There was no real purpose to the visit other than to discover the Gallery, meet up with a friend and have a cup of coffee.  (I may not have properly noted the opening hours, but I had checked there was a decent looking caff).  So it was an unexpected pleasure to discover a number of engaging exhibitions.

The Zarina Bhimji exhibition is a major retrospective, comprising two films Out of the Blue and Yellow Patch as well as photographs of what might be stills from the films.  I found the films beguiling: close, slow examination of abandoned and crumbling places in India and Uganda, accompanied by the sounds of sometimes the wind, or the chatter of people who might once have been there, or of the cries of children playing a long time ago.

They were films and images about absence and abandonment; there are very few shots of people, and only the occasional dog or marching army of ants or spiders at the centre of great webs inhabit buildings whose windows are gone and where the walls are disappearing under black mould.  All of these places were built, in some splendour, by man, were used, but are now abandoned.  If they’d not been constructed, the landscape would not have looked as deserted as it does because of our understanding that the people have been and gone.

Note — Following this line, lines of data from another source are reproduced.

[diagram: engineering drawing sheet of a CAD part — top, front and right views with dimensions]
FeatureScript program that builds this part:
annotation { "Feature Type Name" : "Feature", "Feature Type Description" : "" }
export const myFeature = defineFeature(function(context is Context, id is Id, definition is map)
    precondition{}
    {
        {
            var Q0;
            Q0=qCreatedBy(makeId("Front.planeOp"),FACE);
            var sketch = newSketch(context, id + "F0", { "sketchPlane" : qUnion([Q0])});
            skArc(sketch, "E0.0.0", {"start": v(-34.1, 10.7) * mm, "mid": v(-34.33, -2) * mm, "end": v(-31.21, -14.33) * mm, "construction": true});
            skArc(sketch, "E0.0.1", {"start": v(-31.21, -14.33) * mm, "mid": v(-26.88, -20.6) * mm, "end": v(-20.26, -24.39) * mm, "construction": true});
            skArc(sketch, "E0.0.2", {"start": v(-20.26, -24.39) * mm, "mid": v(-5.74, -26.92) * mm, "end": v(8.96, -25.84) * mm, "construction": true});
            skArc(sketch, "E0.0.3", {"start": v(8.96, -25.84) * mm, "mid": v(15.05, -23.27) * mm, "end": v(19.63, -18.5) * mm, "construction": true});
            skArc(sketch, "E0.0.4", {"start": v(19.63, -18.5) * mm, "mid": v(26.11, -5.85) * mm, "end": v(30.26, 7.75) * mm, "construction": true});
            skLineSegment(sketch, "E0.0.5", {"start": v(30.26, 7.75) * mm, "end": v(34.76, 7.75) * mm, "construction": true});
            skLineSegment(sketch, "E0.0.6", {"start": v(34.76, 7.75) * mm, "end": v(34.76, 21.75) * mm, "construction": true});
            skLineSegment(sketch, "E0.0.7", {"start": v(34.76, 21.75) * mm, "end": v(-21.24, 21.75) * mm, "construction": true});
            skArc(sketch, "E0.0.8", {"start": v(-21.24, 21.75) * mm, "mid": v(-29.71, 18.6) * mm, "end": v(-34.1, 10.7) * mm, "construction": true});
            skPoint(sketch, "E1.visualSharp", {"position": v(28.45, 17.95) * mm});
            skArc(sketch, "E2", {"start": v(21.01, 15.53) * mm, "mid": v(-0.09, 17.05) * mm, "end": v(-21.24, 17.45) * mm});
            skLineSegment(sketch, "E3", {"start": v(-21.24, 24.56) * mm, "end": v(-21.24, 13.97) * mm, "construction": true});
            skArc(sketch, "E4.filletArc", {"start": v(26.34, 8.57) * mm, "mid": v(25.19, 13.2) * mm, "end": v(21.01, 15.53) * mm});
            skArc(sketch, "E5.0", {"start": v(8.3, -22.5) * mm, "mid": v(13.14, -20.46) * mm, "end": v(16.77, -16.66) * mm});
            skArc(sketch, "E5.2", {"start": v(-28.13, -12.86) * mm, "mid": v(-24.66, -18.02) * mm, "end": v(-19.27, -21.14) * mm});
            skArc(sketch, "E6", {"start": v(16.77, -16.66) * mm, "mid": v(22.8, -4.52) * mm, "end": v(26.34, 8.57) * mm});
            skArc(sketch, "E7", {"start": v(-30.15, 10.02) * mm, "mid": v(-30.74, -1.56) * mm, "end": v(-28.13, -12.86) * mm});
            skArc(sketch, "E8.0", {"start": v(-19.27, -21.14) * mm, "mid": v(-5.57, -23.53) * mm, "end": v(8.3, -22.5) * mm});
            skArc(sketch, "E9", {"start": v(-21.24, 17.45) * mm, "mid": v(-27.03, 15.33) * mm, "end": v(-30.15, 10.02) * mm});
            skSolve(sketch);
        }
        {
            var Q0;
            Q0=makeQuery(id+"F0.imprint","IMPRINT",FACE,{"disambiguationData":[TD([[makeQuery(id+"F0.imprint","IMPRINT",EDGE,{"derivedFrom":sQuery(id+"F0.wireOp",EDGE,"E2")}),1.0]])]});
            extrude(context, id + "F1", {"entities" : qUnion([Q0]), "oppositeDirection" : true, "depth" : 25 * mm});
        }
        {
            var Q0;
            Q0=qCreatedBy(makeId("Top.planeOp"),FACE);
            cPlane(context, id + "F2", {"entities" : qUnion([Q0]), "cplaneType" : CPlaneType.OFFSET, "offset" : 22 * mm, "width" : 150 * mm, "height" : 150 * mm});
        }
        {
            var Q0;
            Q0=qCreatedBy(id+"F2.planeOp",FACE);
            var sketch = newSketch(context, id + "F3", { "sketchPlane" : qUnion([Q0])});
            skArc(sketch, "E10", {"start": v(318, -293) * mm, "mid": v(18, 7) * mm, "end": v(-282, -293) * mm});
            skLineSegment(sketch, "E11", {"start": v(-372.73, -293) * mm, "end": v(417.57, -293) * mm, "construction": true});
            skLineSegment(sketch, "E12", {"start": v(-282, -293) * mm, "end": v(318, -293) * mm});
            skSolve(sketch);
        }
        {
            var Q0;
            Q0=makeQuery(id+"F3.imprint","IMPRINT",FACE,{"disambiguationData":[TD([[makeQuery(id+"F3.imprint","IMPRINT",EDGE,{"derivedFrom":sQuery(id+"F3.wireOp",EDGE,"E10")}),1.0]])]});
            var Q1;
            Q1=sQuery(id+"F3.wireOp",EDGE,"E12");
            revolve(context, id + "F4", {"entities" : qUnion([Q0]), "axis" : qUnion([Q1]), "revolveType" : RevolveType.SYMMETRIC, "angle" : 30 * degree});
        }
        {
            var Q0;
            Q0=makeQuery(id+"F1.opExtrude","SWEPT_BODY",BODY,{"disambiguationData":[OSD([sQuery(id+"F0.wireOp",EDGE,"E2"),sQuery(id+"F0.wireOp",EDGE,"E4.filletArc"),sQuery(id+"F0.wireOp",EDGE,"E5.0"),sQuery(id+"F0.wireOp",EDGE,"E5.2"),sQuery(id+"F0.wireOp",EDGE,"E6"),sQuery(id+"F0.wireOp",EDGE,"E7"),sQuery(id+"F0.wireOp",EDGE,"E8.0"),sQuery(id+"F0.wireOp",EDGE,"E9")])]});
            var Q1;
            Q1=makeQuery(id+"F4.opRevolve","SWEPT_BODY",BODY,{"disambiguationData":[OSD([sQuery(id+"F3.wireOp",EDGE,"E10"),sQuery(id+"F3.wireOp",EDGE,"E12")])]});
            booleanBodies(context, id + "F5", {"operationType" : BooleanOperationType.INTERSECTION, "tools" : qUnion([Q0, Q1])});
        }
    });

Two series of images have stayed with me, the slow gliding over every surface in the abandoned buildings of Entebbe airport, the cracked tiles, a pair of plastic shoes stuck in a window grill, power lines dangling from ceilings and chickens pecking on rough ground in a backyard; and the equally slow examination of a sad and neglected white statue of Queen Victoria, starting at the foot resting on a plumped up little footstool, across the drapes and lacy frills of her dress up to the smashed face, as the camera finally pans out to show her dumped in the corner of a dusty yard somewhere in India.

I liked the photograph of court papers stacked in an untidy pile, tied with string and identified with pink post-it notes as relating to Indian traffic offences in the 1980s.  This, like many of the works, is about the accretion of stuff, and the layers of things we leave behind.

Coming to the show in complete ignorance, I left thinking about what the act of departure creates.